Fig 5. The use of an alternative Activation Domain (AD) or DNA-binding domain (dCas9 activator) does not change the activation pattern of TALEs at the OsSWEET14 promoter in N. benthamiana.

(A) Overview of the binding sites and binding orientation of a selected number of artificial TALEs that were fused to the VP64 AD and the binding sites and binding orientation of the analyzed sgRNAs. The dashed line indicates the location of the attB1 site preceding the uidA reporter gene (B) Activity of artificial TALEs (filled bars) in comparison to the TALE-VP64 derivatives (framed bars). Agrobacterium strains delivering the TALE constructs under control of the 35S promoter were co-inoculated into N. benthamiana leaves along with an Agrobacterium strain delivering the reporter construct. TAL1ΔAD was used as an internal control. The ß-glucuronidase measurement was performed 2 dpi. Error bars represent the standard deviation of three independent replicates (4-MU, 4-methyl-umbelliferone). (C) The nucleolytically inactive dead Cas9 (dCas9) variant was fused to the C-terminus of Hax3 to generate a dCas9 activator. Agrobacterium strains delivering dCas9 activator constructs and the reporter construct that contains the 1 kb promoter fragment of OsSWEET14 fused to a promoterless uidA gene were co-inoculated into N. benthamiana leaves. GUS measurement was performed 2 dpi, error bars represent the standard deviation of three independent replicates (4-MU, 4-methyl-umbelliferone). Please notice the different scales on the TALE and dCas9 activator graphs indicating that TALEs are more potent activators in this example.

Fig 6. Artificial TALEs do not always shift the natural Transcriptional Start Site (TSS) at the OsSWEET14 promoter in N. benthamiana.

Overview of analyzed artificial and natural TALEs that bind to different positions in the OsSWEET14 promoter. The natural OsSWEET14 TSS in rice is marked with a red "A", and the AvrXa7-induced TSS is marked with a grey "G" [20]. Agrobacterium strains delivering the 35S-controlled TALE constructs were co-inoculated into N. benthamiana leaves along with an Agrobacterium strain delivering the reporter construct. 1 dpi leaf discs were harvested and total RNA was extracted. cDNA was produced and used for 5' RACE. The first nucleotide of each identified TSS is labeled with a capital letter. The distance of the TSS to the 3´end of forward-orientated TALE target sequences and to the 5´end of reverse-orientated TALE target sequences as well as the number of analyzed clones ("x") is indicated to the right. TSSs that overlap with the natural OsSWEET14 TSS in rice are marked in red.

Fig 7. Reverse binding artificial TALEs can activate OsSWEET14 expression in a natural Xoo-rice infection.
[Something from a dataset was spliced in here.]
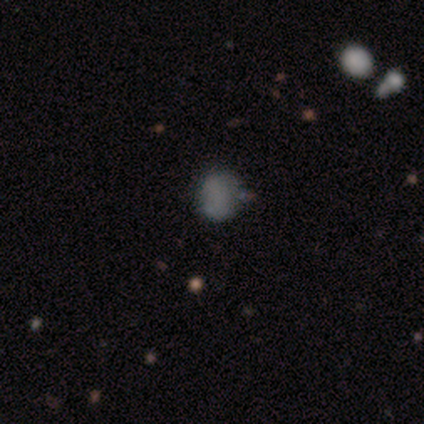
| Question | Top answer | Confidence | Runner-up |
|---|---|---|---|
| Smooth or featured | star or artifact | 60% | smooth (40%) |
(A) Overview of the binding sites and binding orientation of analyzed artificial TALEs (coloured arrows) and of the natural TALE TalC (white arrow). (B) Reverse- and forward-oriented TALEs can both support disease development of Xoo in rice. Leaves of Oryza sativa cv. Nipponbare were inoculated with the Xoo strains BAI3, BAI3ΔtalC or BAI3ΔtalC carrying an empty vector plasmid (ev), talC or an artificial TALE on a plasmid. Inoculation of rice leaves with MgCl₂ served as negative control. Pictures of phenotypes were taken 5 dpi. Water soaking symptoms are marked with a white arrow. (C) OsSWEET14 expression levels following Xoo infection. Leaves of Oryza sativa cv. Nipponbare were inoculated with the same Xoo strains as in (B). 1 dpi leaf material was harvested and the transcript levels of OsSWEET14 were determined by quantitative reverse transcription polymerase chain reaction (qRT-PCR). The error bars indicate the standard deviation of three biological replicates. The fold-change of OsSWEET14 expression was calculated based on the negative control BAI3ΔtalC + ev. An asterisk (*) indicates a significant increase in OsSWEET14 expression calculated with the students t-Test.